From 0b366c361d3733177ad5f524a2b0839331dd0975 Mon Sep 17 00:00:00 2001
From: Simon Willison <swillison@gmail.com>
Date: Sat, 9 Sep 2023 12:44:20 -0700
Subject: [PATCH 1/2] Support for hf tokenizers, refs #8

---
 ttok/cli.py | 42 ++++++++++++++++++++++++++++++++++++++----
 1 file changed, 38 insertions(+), 4 deletions(-)

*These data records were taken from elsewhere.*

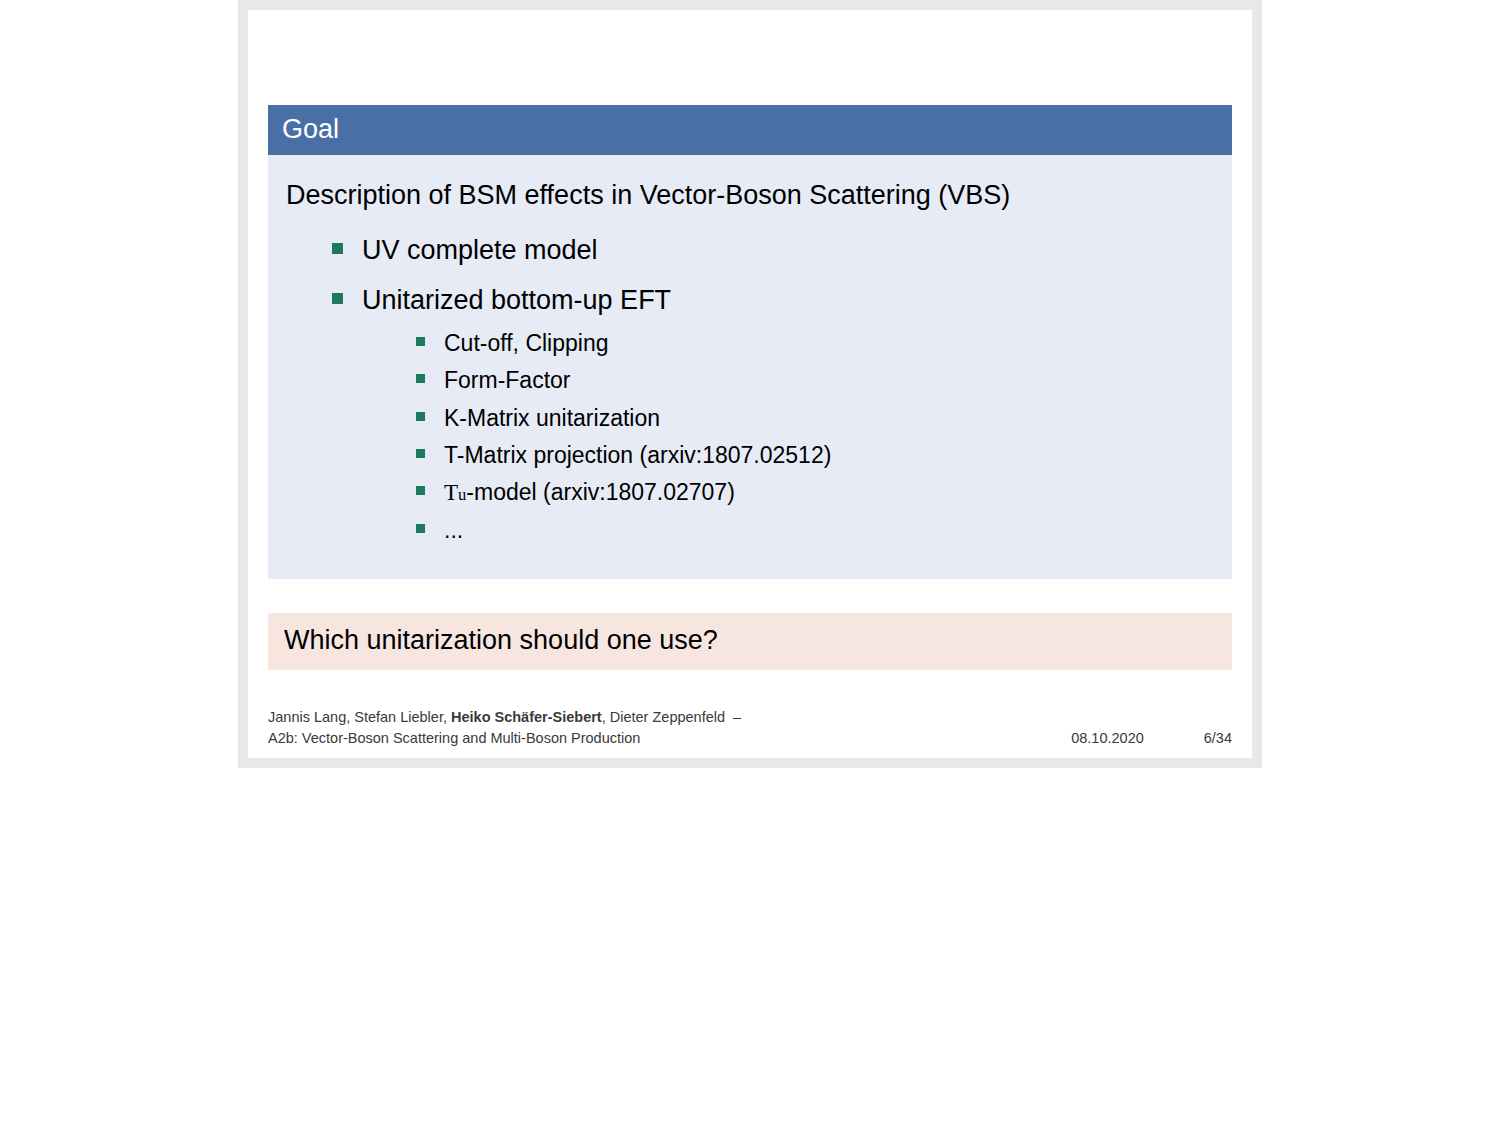Goal
Description of BSM effects in Vector-Boson Scattering (VBS)
UV complete model
Unitarized bottom-up EFT
Cut-off, Clipping
Form-Factor
K-Matrix unitarization
T-Matrix projection (arxiv:1807.02512)
Tu-model (arxiv:1807.02707)
...
Which unitarization should one use?
Jannis Lang, Stefan Liebler, Heiko Schäfer-Siebert, Dieter Zeppenfeld –
A2b: Vector-Boson Scattering and Multi-Boson Production 08.10.20206/34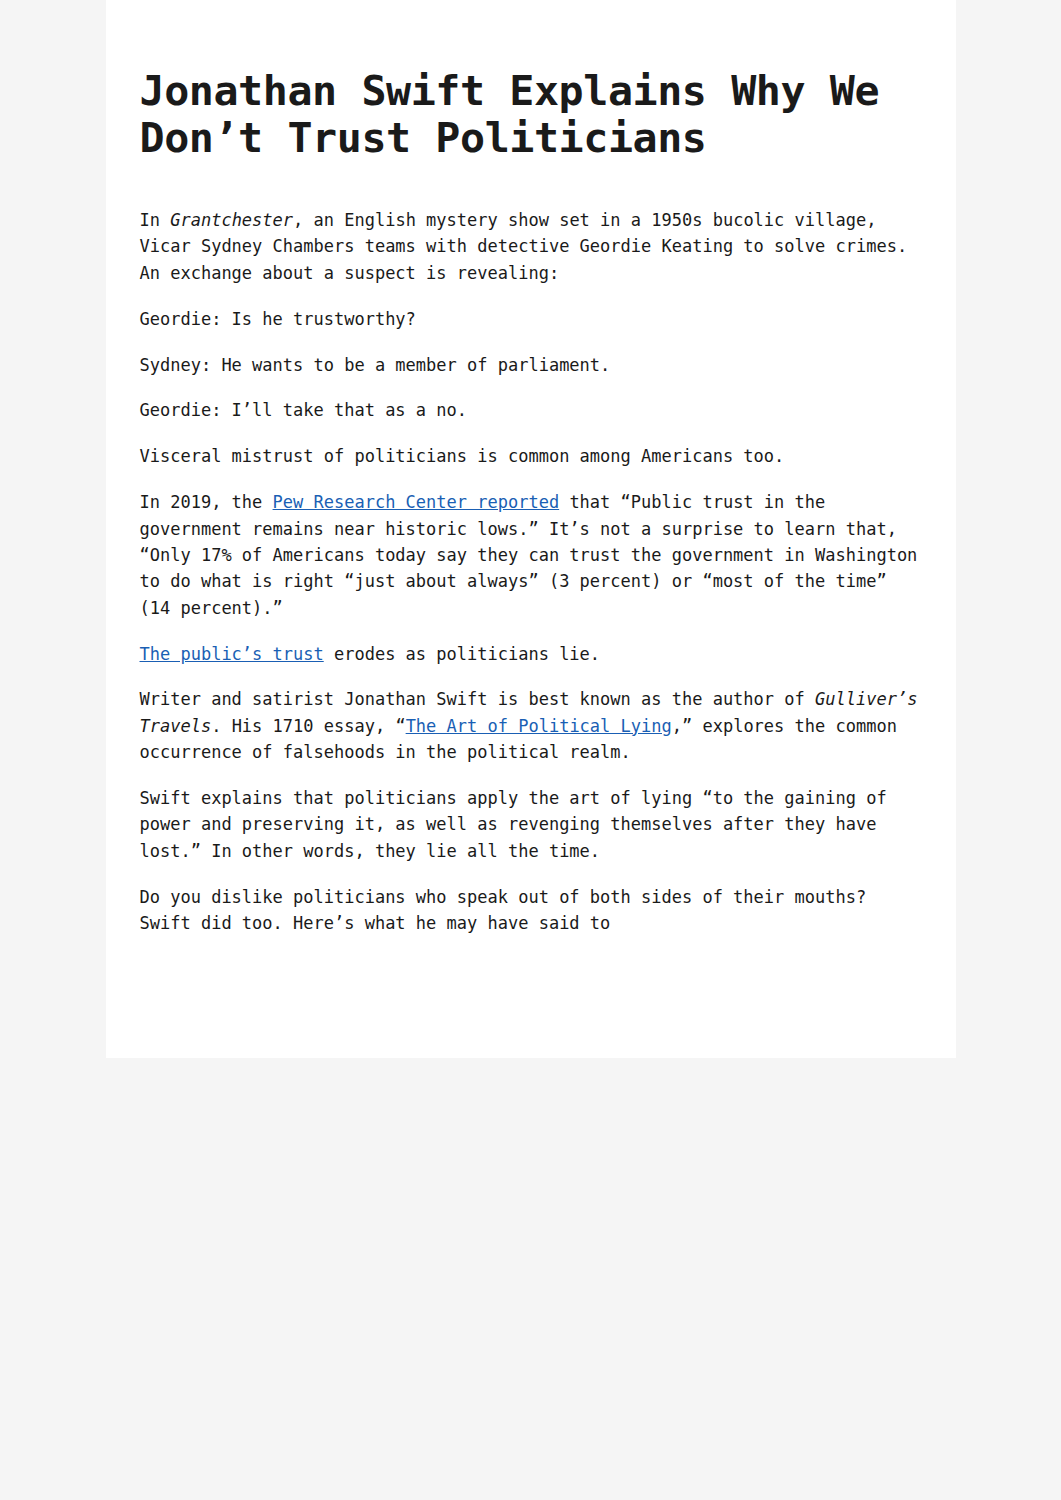Jonathan Swift Explains Why We Don’t Trust Politicians
In Grantchester, an English mystery show set in a 1950s bucolic village, Vicar Sydney Chambers teams with detective Geordie Keating to solve crimes. An exchange about a suspect is revealing:
Geordie: Is he trustworthy?
Sydney: He wants to be a member of parliament.
Geordie: I’ll take that as a no.
Visceral mistrust of politicians is common among Americans too.
In 2019, the Pew Research Center reported that “Public trust in the government remains near historic lows.” It’s not a surprise to learn that, “Only 17% of Americans today say they can trust the government in Washington to do what is right “just about always” (3 percent) or “most of the time” (14 percent).”
The public’s trust erodes as politicians lie.
Writer and satirist Jonathan Swift is best known as the author of Gulliver’s Travels. His 1710 essay, “The Art of Political Lying,” explores the common occurrence of falsehoods in the political realm.
Swift explains that politicians apply the art of lying “to the gaining of power and preserving it, as well as revenging themselves after they have lost.” In other words, they lie all the time.
Do you dislike politicians who speak out of both sides of their mouths? Swift did too. Here’s what he may have said to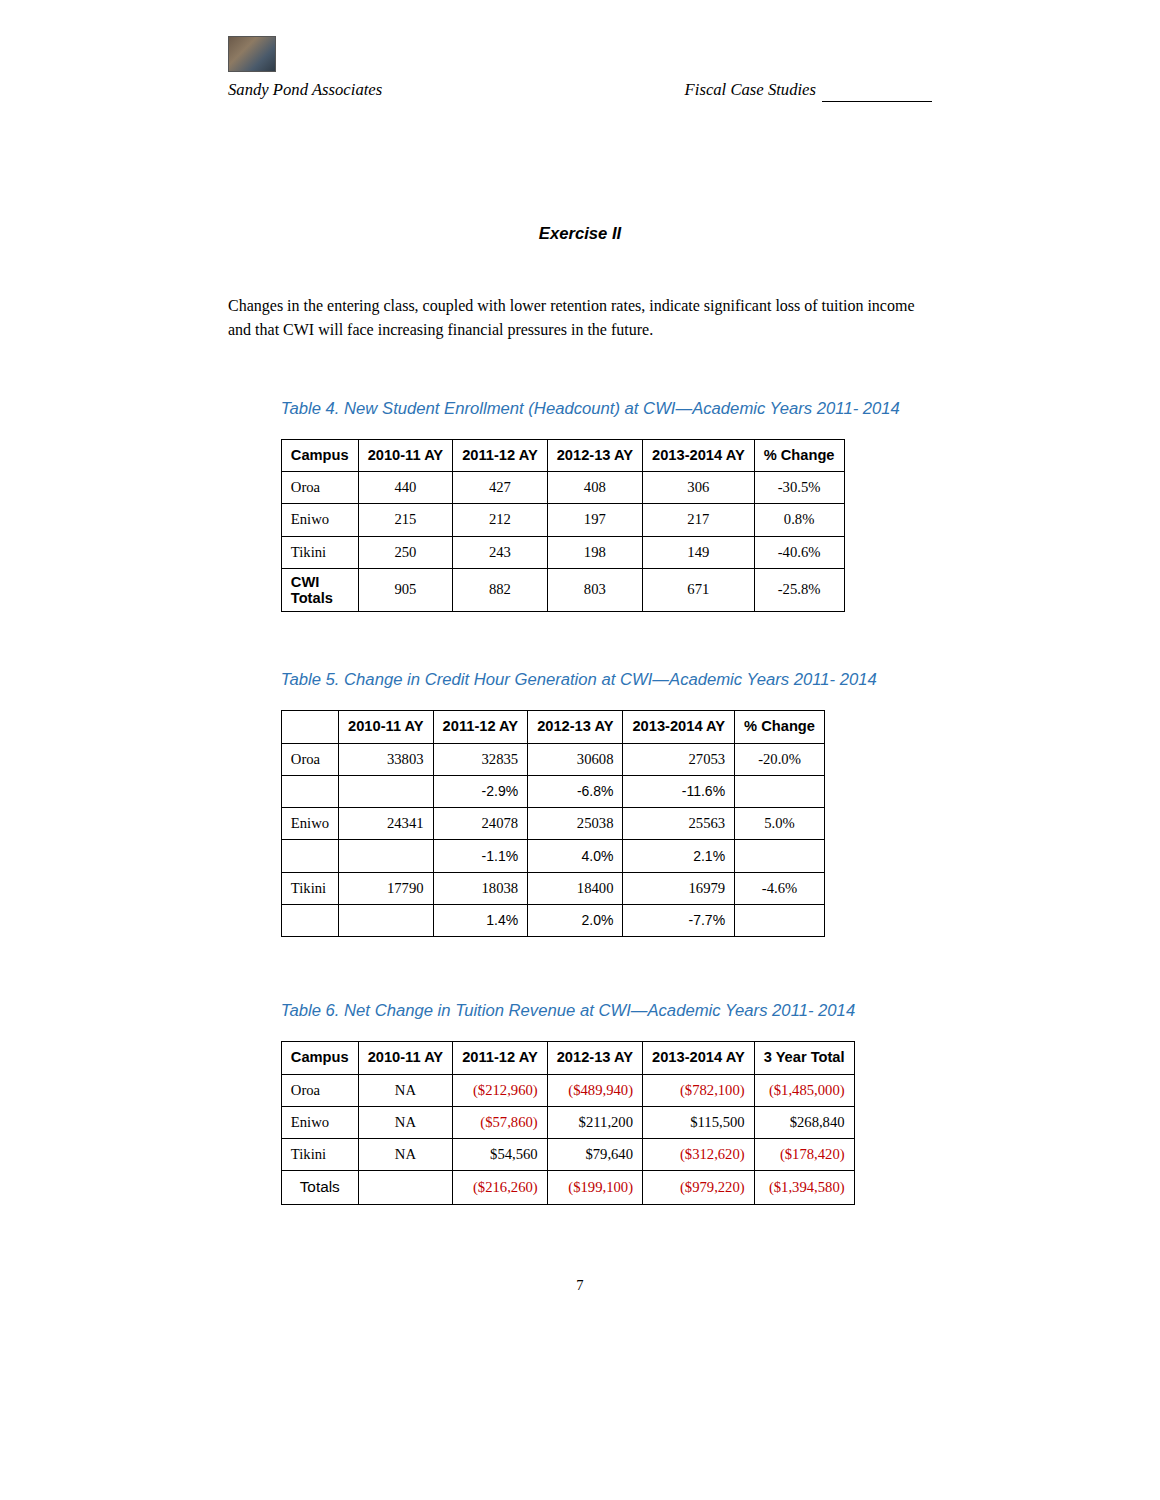Sandy Pond Associates
Fiscal Case Studies
Exercise II
Changes in the entering class, coupled with lower retention rates, indicate significant loss of tuition income and that CWI will face increasing financial pressures in the future.
Table 4. New Student Enrollment (Headcount) at CWI—Academic Years 2011- 2014
| Campus | 2010-11 AY | 2011-12 AY | 2012-13 AY | 2013-2014 AY | % Change |
| --- | --- | --- | --- | --- | --- |
| Oroa | 440 | 427 | 408 | 306 | -30.5% |
| Eniwo | 215 | 212 | 197 | 217 | 0.8% |
| Tikini | 250 | 243 | 198 | 149 | -40.6% |
| CWI Totals | 905 | 882 | 803 | 671 | -25.8% |
Table 5. Change in Credit Hour Generation at CWI—Academic Years 2011- 2014
| | 2010-11 AY | 2011-12 AY | 2012-13 AY | 2013-2014 AY | % Change |
| --- | --- | --- | --- | --- | --- |
| Oroa | 33803 | 32835 | 30608 | 27053 | -20.0% |
| | | -2.9% | -6.8% | -11.6% | |
| Eniwo | 24341 | 24078 | 25038 | 25563 | 5.0% |
| | | -1.1% | 4.0% | 2.1% | |
| Tikini | 17790 | 18038 | 18400 | 16979 | -4.6% |
| | | 1.4% | 2.0% | -7.7% | |
Table 6. Net Change in Tuition Revenue at CWI—Academic Years 2011- 2014
| Campus | 2010-11 AY | 2011-12 AY | 2012-13 AY | 2013-2014 AY | 3 Year Total |
| --- | --- | --- | --- | --- | --- |
| Oroa | NA | ($212,960) | ($489,940) | ($782,100) | ($1,485,000) |
| Eniwo | NA | ($57,860) | $211,200 | $115,500 | $268,840 |
| Tikini | NA | $54,560 | $79,640 | ($312,620) | ($178,420) |
| Totals | | ($216,260) | ($199,100) | ($979,220) | ($1,394,580) |
7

diff --git a/ttok/cli.py b/ttok/cli.py
index 693843e..3da981c 100644
--- a/ttok/cli.py
+++ b/ttok/cli.py
@@ -59,10 +59,7 @@ def cli(prompt, input, truncate, model, encode_tokens, decode_tokens, as_tokens)
         raise click.ClickException("Cannot use --decode with --encode")
     if as_tokens and not decode_tokens and not encode_tokens:
         encode_tokens = True
-    try:
-        encoding = tiktoken.encoding_for_model(model)
-    except KeyError as e:
-        raise click.ClickException(f"Invalid model: {model}") from e
+
     if not prompt and input is None:
         input = sys.stdin
     text = " ".join(prompt)
@@ -73,6 +70,43 @@ def cli(prompt, input, truncate, model, encode_tokens, decode_tokens, as_tokens)
         else:
             text = input_text
 
+    if model.startswith("hf:"):
+        # We use Hugging Face tokenizers instead
+        try:
+            import tokenizers
+        except ImportError:
+            raise click.ClickException("Hugging Face tokenizers is not installed")
+
+        hf_tokenizer = tokenizers.Tokenizer.from_pretrained(model[3:])
+        if decode_tokens:
+            tokens = [int(token) for token in re.findall(r"\d+", text)]
+            if as_tokens:
+                click.echo(hf_tokenizer.decode(tokens))
+            else:
+                click.echo(hf_tokenizer.decode(tokens))
+            return
+        else:
+            tokens = hf_tokenizer.encode(text).ids
+            if truncate:
+                tokens = tokens[:truncate]
+
+            if encode_tokens:
+                if as_tokens:
+                    click.echo(hf_tokenizer.decode(tokens))
+                else:
+                    click.echo(" ".join(str(t) for t in tokens))
+            elif truncate:
+                click.echo(hf_tokenizer.decode(tokens), nl=False)
+            else:
+                click.echo(len(tokens))
+            return
+
+    # Use tiktoken for OpenAI tokenizers instead
+    try:
+        encoding = tiktoken.encoding_for_model(model)
+    except KeyError as e:
+        raise click.ClickException(f"Invalid model: {model}") from e
+
     if decode_tokens:
         tokens = [int(token) for token in re.findall(r"\d+", text)]
         if as_tokens:

From 552983f741acb1b046152f373187260333c6b386 Mon Sep 17 00:00:00 2001
From: Simon Willison <swillison@gmail.com>
Date: Thu, 2 May 2024 16:26:36 -0700
Subject: [PATCH 2/2] --allow-special option, closes #13

---
 README.md          |  1 +
 tests/test_ttok.py | 13 +++++++++++++
 ttok/cli.py        | 31 +++++++++++++++++++++++++++++--
 3 files changed, 43 insertions(+), 2 deletions(-)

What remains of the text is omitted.